Decir que el spanglish no existe en nada hiere o agrede al spanglish ni a las personas que lo hablan y lo escriben y lo viven como parte de su botiquín de supervivencia cultural. Lo único que demuestra esta clase de pronunciamientos es que el spanglish ya llegó para quedarse, que ya no se le puede ningunear como hace apenas unas dos décadas todavía se acostumbraba hacer entre los intelectuales del interior del país, para quienes toda frase o expresión en spanglish era un acto de traición a la patria, una forma de darle la espalda al castellano. Ahora se intenta acaparar al spanglish, abrazarlo como un hermanito menor (véase el paternalista prejuicio de clase) bajo la protección del español a la mexicana (que casi siempre equivale al español defeño).

Intento inútil a todas luces.
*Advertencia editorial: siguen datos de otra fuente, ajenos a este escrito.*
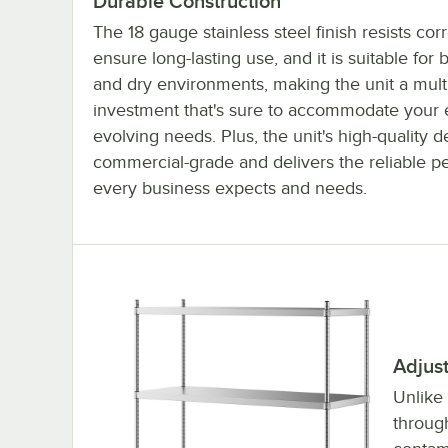
Durable Construction
The 18 gauge stainless steel finish resists cor
ensure long-lasting use, and it is suitable for 
and dry environments, making the unit a mult
investment that's sure to accommodate your 
evolving needs. Plus, the unit's high-quality d
commercial-grade and delivers the reliable 
every business expects and needs.
Adjus
Unlike
throug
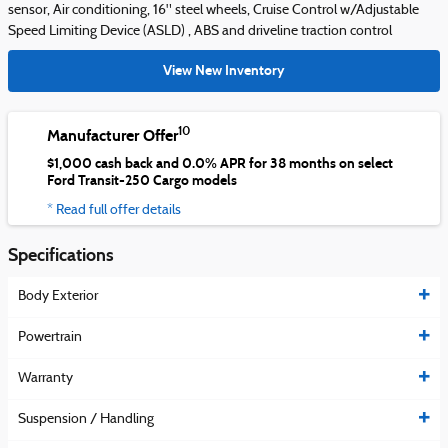
sensor, Air conditioning, 16" steel wheels, Cruise Control w/Adjustable
Speed Limiting Device (ASLD) , ABS and driveline traction control
View New Inventory
10
Manufacturer Offer
$1,000 cash back and 0.0% APR for 38 months on select
Ford Transit-250 Cargo models
* Read full offer details
Specifications
Body Exterior
Powertrain
Warranty
Suspension / Handling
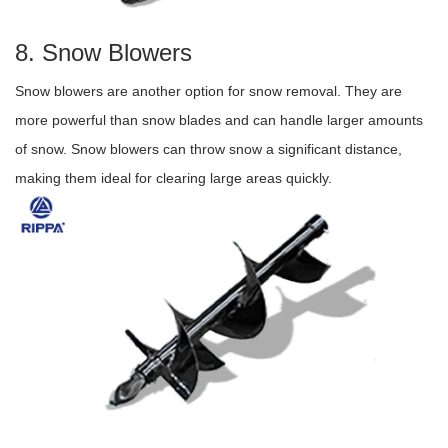
8. Snow Blowers
Snow blowers are another option for snow removal. They are
more powerful than snow blades and can handle larger amounts
of snow. Snow blowers can throw snow a significant distance,
making them ideal for clearing large areas quickly.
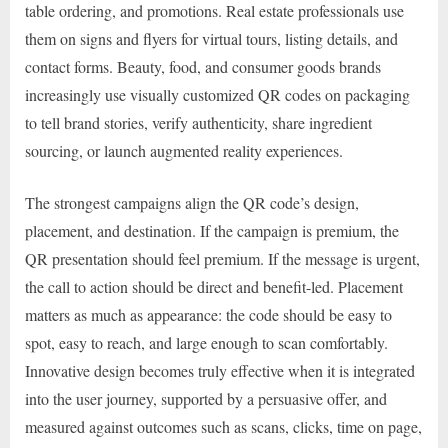
table ordering, and promotions. Real estate professionals use
them on signs and flyers for virtual tours, listing details, and
contact forms. Beauty, food, and consumer goods brands
increasingly use visually customized QR codes on packaging
to tell brand stories, verify authenticity, share ingredient
sourcing, or launch augmented reality experiences.
The strongest campaigns align the QR code’s design,
placement, and destination. If the campaign is premium, the
QR presentation should feel premium. If the message is urgent,
the call to action should be direct and benefit-led. Placement
matters as much as appearance: the code should be easy to
spot, easy to reach, and large enough to scan comfortably.
Innovative design becomes truly effective when it is integrated
into the user journey, supported by a persuasive offer, and
measured against outcomes such as scans, clicks, time on page,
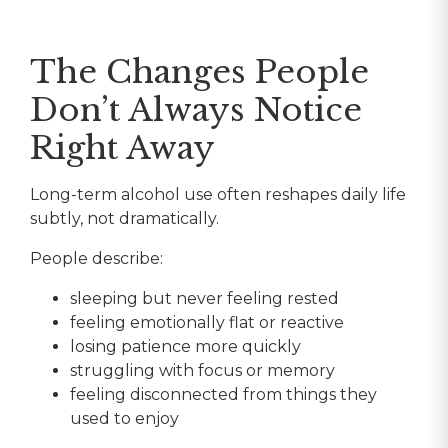
The Changes People
Don’t Always Notice
Right Away
Long-term alcohol use often reshapes daily life
subtly, not dramatically.
People describe:
sleeping but never feeling rested
feeling emotionally flat or reactive
losing patience more quickly
struggling with focus or memory
feeling disconnected from things they
used to enjoy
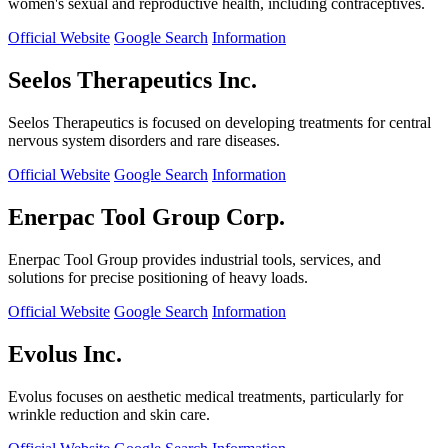
women's sexual and reproductive health, including contraceptives.
Official Website
Google Search
Information
Seelos Therapeutics Inc.
Seelos Therapeutics is focused on developing treatments for central
nervous system disorders and rare diseases.
Official Website
Google Search
Information
Enerpac Tool Group Corp.
Enerpac Tool Group provides industrial tools, services, and
solutions for precise positioning of heavy loads.
Official Website
Google Search
Information
Evolus Inc.
Evolus focuses on aesthetic medical treatments, particularly for
wrinkle reduction and skin care.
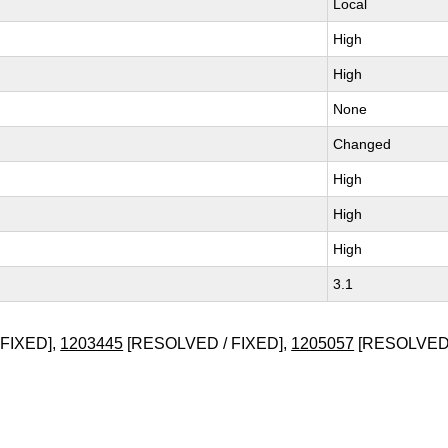
Local
High
High
None
Changed
High
High
High
3.1
FIXED],
1203445
[RESOLVED / FIXED],
1205057
[RESOLVED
Porque el spanglish no necesitó permiso de nadie para hacerse y difundirse ni necesita ahora bendiciones de sus anteriores detractores. El spanglish es una ruta más hacia el futuro de dos lenguas nacidas desde el latín: el español y el inglés. Una herramienta práctica, excelente para nuestro tiempo de globalizaciones y fronteras cerradas, de internet y ghettos en auge. Así que don José Moreno de Alba: deje al fantasma del spanglish en paz. No seremos nosotros los que dictaminaremos su destino ni sus cambios a futuro. Eso lo deciden, como siempre ha sido, la gente que lo utilice y lo practique, la comunidad que lo entienda y lo talka.
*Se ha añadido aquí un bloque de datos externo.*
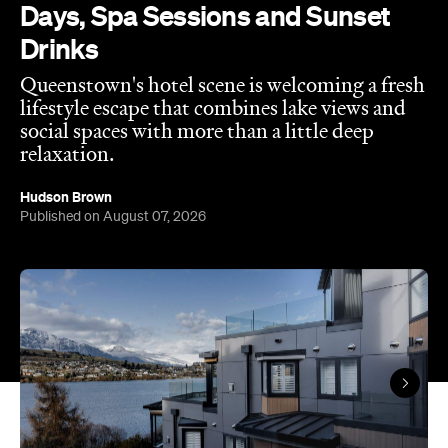
lifestyle escape that combines lake views and
social spaces with more than a little deep
relaxation.
Hudson Brown
Published on August 07, 2026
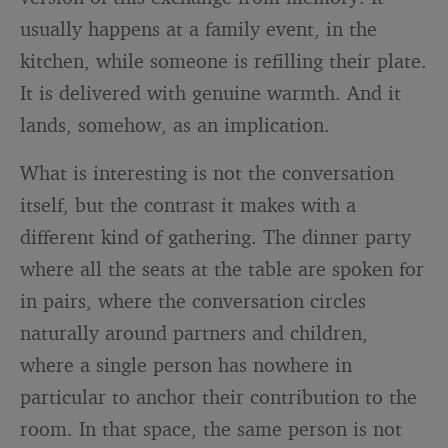
usually happens at a family event, in the
kitchen, while someone is refilling their plate.
It is delivered with genuine warmth. And it
lands, somehow, as an implication.
What is interesting is not the conversation
itself, but the contrast it makes with a
different kind of gathering. The dinner party
where all the seats at the table are spoken for
in pairs, where the conversation circles
naturally around partners and children,
where a single person has nowhere in
particular to anchor their contribution to the
room. In that space, the same person is not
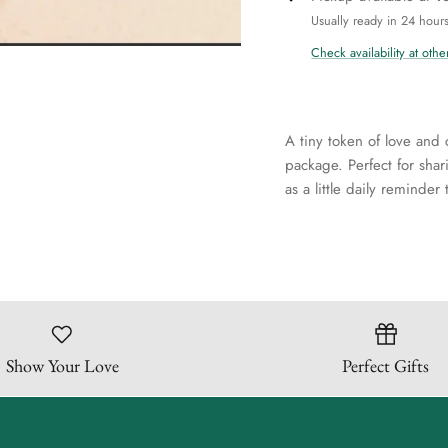
Usually ready in 24 hour
Check availability at othe
A tiny token of love and 
package. Perfect for sha
as a little daily reminde
Show Your Love
Perfect Gifts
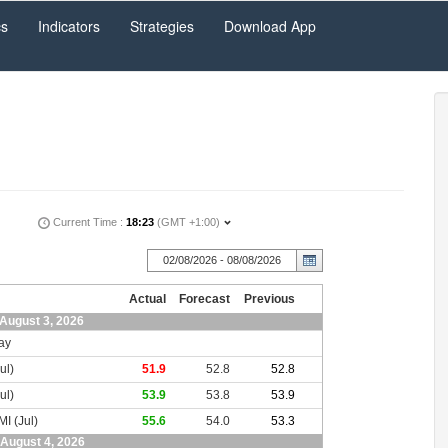
cs
Indicators
Strategies
Download App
Por eso la conciencia del lenguaje es imprescindible: saber por qué decimos lo que decimos y por qué lo decimos de una forma distinta a los demás. Eres lo que escribes no es un imperativo categórico: es una descripción de nosotros mismos en un mapa siempre cambiante, en evolución constante. Un mapa que se hace al andar por su geografía de palabras, de signos, de puentes que nos comuniquen, de ideas que podamos entre todos hacer nuestras. No es una orden sino una petición de principios: tratemos de entendernos con la lengua que somos entre todos y tratemos de aceptar que cada dialecto es una posibilidad de futuro, un atajo hacia otras comarcas por descubrir, por explorar, por vivir.